Caring for the stranger at our gates
In its desire to take the gospel of God’s love to refugees, immigrants, asylum seekers, and other vulnerable foreign-born populations within its territory, in 2009 the North American Division (NAD) launched Adventist Refugee and Immigrant Ministries (ARIM). This rapidly growing ministry is part of the division’s Multilingual Ministries Department. ARIM’s mission is to coordinate, facilitate, and expand Adventist ministries to the 3 million refugees and other least-reached and least-established language groups in the NAD. To do this, ARIM focuses primarily on (1) church planting, (2) awareness and empowerment, (3) community engagement through volunteers, (4) resource development, and (5) Adventist education.
This ministry has now grown to 156 congregations among 17 refugee language groups across the division. With increased awareness of refugees and our opportunity to reach them with the love of Jesus, many local churches, Adventist Community Services centers, conferences, union conferences, and ministries at every level of the church have taken creative steps to reach out to refugees. In connecting with Muslim refugees, ARIM collaborates closely with NAD Adventist Muslim Relations, led by Gabriela Phillips.

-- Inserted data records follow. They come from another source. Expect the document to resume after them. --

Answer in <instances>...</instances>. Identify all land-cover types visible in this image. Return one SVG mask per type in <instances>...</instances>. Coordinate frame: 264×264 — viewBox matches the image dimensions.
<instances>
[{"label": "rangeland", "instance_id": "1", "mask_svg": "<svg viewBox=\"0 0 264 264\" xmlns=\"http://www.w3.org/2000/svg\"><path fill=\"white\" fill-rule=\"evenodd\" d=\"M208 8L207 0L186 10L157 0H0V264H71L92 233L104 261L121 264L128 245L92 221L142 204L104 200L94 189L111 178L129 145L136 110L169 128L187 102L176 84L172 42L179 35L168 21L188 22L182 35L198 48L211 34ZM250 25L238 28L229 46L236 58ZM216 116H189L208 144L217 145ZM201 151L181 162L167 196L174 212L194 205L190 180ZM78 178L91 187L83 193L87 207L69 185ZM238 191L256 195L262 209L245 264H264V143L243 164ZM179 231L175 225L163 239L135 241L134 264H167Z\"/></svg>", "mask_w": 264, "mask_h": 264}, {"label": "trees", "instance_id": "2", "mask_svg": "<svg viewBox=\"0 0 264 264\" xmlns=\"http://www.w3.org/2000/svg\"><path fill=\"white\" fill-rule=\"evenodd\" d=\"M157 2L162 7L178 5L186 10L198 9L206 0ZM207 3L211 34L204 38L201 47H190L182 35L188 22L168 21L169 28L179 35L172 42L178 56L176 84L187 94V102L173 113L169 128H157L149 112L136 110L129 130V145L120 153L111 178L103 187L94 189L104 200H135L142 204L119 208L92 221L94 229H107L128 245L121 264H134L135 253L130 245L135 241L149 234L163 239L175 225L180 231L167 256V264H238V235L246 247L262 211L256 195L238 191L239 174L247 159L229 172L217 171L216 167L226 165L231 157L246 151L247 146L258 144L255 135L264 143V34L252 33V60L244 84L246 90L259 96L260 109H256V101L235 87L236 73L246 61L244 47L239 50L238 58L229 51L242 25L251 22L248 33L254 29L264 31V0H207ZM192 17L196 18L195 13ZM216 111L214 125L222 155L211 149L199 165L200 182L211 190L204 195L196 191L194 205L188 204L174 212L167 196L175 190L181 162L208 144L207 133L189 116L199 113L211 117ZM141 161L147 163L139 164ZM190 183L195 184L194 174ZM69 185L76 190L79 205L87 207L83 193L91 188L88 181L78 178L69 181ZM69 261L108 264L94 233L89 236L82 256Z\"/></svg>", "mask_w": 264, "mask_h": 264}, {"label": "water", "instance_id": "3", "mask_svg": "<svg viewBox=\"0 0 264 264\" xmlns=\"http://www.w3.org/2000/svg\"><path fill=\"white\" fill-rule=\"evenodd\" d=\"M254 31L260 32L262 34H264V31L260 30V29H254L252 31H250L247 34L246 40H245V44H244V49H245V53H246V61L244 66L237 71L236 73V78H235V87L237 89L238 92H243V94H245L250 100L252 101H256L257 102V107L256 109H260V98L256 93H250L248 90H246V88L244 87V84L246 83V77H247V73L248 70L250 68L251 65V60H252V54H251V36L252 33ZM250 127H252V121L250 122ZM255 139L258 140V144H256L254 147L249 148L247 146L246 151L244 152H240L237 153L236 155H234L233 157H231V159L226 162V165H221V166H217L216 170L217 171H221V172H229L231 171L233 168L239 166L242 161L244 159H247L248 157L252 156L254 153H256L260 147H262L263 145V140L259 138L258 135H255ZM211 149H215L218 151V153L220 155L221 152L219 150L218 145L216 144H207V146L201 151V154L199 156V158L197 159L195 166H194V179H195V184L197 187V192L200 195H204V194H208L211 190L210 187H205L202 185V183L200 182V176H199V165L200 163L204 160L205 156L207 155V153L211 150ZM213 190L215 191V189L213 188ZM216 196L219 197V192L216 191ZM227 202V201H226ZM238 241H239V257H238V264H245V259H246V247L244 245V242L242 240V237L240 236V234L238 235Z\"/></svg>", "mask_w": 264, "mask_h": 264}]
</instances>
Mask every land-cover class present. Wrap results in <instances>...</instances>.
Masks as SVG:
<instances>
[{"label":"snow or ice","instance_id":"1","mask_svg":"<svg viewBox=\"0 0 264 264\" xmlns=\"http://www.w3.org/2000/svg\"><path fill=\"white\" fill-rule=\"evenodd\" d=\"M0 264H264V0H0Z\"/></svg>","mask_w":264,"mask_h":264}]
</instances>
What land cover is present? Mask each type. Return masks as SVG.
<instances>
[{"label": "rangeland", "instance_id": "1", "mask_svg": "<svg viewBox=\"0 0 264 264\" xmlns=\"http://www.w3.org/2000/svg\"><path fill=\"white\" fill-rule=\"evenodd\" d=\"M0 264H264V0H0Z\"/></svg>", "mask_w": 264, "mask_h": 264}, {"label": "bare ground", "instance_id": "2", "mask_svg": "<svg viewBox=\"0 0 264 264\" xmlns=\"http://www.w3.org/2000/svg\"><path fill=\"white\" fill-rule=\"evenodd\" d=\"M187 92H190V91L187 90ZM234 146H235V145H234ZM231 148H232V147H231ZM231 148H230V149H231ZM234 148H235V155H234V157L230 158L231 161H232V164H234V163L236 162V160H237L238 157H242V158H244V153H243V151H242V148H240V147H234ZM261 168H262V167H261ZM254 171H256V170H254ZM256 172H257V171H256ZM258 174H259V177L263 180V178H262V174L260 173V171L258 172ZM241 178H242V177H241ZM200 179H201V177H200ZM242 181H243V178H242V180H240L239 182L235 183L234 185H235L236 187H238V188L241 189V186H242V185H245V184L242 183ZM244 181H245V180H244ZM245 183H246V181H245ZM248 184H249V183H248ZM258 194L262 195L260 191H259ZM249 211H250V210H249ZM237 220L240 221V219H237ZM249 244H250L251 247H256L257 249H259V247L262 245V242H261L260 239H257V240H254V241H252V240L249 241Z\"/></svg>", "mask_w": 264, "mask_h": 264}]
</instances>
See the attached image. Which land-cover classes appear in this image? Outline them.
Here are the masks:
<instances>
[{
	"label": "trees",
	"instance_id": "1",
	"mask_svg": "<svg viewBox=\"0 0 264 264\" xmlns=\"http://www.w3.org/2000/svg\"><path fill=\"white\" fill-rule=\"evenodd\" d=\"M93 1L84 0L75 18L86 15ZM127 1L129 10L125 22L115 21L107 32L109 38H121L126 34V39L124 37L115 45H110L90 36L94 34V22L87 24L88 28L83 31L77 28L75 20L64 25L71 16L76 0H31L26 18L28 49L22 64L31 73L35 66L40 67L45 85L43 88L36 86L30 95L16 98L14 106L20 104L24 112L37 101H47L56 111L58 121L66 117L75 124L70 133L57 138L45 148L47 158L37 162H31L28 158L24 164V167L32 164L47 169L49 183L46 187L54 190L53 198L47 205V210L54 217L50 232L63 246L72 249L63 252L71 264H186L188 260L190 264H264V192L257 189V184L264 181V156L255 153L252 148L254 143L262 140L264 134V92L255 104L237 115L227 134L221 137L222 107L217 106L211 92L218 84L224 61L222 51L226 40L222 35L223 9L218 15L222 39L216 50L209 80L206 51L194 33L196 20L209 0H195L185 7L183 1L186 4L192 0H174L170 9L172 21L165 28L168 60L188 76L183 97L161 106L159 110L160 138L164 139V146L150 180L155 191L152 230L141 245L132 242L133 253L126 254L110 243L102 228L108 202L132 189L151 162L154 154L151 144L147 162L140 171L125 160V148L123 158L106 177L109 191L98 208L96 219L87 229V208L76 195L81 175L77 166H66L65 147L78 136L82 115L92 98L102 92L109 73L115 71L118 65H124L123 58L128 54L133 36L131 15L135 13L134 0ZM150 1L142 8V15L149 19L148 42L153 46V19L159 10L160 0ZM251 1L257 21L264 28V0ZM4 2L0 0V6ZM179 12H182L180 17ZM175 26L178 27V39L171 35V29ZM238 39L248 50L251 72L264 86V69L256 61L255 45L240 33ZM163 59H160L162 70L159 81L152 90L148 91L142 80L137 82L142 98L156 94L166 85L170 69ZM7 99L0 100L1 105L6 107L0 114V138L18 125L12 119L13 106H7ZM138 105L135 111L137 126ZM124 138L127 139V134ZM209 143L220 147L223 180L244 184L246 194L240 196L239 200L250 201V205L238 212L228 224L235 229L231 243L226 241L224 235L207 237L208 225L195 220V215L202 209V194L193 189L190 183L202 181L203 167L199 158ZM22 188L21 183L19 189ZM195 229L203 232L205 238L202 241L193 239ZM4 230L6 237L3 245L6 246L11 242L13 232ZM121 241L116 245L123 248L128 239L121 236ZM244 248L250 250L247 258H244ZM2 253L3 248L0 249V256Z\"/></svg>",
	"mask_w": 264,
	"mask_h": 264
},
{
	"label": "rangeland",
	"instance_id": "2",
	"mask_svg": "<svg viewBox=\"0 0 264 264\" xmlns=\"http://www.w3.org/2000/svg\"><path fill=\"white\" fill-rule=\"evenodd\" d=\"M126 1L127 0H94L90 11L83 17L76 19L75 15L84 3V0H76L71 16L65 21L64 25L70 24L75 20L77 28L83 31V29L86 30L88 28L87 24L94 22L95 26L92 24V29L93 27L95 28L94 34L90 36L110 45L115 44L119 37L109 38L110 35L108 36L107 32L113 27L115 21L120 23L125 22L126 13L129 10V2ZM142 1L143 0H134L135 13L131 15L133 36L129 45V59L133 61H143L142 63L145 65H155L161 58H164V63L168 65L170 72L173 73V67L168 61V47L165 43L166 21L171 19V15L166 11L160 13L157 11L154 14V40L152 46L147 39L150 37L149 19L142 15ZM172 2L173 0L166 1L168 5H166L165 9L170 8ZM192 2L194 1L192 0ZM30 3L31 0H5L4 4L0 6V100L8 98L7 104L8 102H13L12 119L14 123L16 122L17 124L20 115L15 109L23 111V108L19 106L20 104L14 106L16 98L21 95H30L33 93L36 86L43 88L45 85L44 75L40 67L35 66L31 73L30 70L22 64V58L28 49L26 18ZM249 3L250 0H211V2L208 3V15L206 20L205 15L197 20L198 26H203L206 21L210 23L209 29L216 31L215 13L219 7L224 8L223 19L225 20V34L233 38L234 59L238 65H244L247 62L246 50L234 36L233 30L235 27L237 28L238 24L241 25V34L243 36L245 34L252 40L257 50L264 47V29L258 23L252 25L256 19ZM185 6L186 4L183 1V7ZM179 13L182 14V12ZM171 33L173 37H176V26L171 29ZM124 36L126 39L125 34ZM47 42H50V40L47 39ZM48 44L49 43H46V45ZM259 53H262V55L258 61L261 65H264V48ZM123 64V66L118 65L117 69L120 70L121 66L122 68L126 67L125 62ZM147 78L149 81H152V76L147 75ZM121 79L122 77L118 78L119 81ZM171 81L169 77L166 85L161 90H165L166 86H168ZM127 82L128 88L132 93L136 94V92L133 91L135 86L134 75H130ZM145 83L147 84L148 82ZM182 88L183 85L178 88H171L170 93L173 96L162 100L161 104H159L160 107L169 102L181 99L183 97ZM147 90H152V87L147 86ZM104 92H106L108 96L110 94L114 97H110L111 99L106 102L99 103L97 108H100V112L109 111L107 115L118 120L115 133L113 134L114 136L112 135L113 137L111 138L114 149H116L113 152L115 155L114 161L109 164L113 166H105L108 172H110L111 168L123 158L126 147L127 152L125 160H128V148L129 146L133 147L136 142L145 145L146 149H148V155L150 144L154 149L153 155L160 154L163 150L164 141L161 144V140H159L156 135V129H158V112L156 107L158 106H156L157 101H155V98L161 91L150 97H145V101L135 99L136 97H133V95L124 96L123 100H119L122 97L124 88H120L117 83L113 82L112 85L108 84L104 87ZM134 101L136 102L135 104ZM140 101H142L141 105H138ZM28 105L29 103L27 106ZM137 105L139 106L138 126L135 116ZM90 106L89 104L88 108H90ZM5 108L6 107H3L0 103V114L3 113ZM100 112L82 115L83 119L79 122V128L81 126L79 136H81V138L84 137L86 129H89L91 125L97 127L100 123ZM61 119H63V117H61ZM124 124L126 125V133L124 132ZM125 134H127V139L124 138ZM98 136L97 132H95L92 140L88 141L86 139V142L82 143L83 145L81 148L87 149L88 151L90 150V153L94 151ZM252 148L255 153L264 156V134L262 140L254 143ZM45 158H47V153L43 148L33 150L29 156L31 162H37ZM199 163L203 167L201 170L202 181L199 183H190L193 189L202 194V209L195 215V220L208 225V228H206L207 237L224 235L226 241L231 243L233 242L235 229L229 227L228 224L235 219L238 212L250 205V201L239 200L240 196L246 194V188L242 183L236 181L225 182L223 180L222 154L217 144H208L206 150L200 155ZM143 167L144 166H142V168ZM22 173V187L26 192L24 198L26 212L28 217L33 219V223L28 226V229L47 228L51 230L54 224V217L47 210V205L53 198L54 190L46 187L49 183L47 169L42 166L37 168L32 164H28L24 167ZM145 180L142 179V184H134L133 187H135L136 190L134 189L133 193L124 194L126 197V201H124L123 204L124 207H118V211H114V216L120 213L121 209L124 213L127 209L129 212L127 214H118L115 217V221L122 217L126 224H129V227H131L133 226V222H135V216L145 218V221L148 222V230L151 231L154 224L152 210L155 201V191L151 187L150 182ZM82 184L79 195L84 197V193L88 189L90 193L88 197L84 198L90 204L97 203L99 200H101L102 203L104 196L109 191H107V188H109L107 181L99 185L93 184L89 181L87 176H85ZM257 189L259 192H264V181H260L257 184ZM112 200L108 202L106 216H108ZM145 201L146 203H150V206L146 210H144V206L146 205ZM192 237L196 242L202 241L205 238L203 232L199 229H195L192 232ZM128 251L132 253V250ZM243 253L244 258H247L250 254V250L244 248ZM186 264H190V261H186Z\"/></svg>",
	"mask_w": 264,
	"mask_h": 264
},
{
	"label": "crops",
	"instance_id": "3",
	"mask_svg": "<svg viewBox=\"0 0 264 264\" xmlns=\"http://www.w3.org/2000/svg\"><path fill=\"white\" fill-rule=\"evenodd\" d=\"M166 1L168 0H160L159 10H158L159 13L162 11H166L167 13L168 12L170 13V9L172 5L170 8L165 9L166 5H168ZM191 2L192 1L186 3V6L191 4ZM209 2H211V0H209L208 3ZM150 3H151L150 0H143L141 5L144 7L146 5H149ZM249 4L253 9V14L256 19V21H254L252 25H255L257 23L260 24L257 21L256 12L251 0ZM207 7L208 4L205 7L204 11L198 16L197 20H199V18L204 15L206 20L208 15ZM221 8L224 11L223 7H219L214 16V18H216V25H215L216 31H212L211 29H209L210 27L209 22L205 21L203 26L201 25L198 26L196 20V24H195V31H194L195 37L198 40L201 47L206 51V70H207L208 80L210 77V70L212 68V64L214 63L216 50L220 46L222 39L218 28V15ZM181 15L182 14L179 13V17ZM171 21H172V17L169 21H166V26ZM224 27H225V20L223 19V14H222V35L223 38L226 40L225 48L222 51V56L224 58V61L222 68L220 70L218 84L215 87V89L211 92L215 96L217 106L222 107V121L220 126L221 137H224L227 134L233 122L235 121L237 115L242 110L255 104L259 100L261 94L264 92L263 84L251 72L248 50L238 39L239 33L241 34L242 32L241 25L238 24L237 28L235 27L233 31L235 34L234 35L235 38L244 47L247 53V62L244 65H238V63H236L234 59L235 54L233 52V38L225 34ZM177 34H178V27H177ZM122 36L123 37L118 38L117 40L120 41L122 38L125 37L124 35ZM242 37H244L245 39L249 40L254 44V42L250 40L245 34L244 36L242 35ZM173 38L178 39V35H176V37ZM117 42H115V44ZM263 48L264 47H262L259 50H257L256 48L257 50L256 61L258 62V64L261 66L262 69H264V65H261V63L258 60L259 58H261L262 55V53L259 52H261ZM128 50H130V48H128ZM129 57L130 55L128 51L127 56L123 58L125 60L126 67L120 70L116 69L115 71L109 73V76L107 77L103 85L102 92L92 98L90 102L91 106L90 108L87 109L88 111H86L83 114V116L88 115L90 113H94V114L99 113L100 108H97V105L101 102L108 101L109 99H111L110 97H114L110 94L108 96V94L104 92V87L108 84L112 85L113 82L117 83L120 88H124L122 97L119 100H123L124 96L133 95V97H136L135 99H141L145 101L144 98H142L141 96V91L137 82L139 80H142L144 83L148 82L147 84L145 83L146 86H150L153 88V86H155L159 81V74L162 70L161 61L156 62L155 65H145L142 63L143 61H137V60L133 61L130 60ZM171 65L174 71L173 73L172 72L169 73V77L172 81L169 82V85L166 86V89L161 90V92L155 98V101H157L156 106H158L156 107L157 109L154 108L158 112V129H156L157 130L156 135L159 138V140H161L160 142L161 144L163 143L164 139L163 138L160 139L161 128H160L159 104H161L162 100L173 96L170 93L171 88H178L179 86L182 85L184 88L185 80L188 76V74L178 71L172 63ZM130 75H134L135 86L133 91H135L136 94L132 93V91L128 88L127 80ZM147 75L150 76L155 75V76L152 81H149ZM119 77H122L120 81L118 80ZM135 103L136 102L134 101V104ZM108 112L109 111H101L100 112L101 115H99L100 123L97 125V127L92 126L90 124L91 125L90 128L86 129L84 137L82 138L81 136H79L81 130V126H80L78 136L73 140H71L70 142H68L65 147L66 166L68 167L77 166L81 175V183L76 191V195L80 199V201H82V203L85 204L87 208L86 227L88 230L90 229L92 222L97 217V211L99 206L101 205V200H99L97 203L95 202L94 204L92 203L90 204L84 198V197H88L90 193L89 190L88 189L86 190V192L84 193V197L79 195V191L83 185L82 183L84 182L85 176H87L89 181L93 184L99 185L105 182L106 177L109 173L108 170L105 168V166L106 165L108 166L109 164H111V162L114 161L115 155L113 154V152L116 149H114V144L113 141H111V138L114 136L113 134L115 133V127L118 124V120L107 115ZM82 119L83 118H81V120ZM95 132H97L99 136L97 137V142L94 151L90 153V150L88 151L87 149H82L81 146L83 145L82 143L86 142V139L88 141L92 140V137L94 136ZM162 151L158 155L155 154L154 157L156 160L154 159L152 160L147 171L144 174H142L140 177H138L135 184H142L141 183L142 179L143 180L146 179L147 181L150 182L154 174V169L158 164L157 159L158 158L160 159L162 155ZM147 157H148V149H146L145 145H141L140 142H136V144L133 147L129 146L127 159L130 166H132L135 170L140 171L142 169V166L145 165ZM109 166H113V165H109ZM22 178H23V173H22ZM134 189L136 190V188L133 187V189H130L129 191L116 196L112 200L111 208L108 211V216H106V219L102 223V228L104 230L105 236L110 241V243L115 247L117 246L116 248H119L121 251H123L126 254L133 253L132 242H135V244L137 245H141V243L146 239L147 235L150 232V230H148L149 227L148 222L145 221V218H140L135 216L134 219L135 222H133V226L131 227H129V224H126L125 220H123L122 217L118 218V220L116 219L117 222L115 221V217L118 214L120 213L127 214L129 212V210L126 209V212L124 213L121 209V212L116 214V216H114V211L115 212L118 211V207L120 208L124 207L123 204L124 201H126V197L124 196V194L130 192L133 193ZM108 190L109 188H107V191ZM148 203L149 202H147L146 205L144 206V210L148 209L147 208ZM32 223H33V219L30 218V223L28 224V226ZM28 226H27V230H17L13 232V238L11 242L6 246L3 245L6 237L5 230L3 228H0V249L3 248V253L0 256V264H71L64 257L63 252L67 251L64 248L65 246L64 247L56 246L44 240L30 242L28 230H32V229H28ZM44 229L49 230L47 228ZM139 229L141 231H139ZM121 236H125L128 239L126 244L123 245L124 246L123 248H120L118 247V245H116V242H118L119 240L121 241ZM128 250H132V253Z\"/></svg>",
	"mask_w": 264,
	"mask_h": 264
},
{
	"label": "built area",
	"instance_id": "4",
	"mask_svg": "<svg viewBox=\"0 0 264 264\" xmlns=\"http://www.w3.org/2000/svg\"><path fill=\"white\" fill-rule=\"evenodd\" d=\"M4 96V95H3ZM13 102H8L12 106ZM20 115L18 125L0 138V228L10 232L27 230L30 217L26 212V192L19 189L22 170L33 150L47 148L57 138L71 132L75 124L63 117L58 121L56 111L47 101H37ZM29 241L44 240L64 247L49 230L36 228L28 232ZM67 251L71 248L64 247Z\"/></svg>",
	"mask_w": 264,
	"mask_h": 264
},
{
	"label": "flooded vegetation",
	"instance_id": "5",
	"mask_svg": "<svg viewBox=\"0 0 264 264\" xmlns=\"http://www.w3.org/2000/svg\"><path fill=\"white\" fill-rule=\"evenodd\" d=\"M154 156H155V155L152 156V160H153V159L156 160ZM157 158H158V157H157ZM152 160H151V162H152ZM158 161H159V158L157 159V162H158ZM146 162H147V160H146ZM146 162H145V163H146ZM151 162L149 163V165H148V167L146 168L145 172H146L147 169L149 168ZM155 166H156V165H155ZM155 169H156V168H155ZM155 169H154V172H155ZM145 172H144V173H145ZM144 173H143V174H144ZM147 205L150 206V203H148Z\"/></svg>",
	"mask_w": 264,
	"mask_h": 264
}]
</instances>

“Families who seek refuge from war-torn countries—whatever their religion or country of birth—are children of God created in His image. They are our brothers and sisters, and we must provide them refuge,” says NAD president Daniel R. Jackson. “As a church, we should welcome them within the North American Division and provide them with the care, respect, and help they need.”
Volunteers across the NAD have stepped out of their comfort zones and reached out to refugees fleeing conflict and persecution in their home countries, and have been blessed by the friendships formed. Hundreds of refugee children have been assisted in obtaining an Adventist education, and hundreds more need this transformational opportunity.
ARIM’s key personnel are its church-planting consultants, who are native speakers of refugee languages. These consultants find displaced members who have come as refugees to North America and organize them into church plants, where they can be nurtured and serve the community. Consultants also develop resources, create networks, and plan events that train and empower the leaders and pastors of these congregations and connect them with others of like faith and languages across the division for mutual encouragement, fellowship, and training.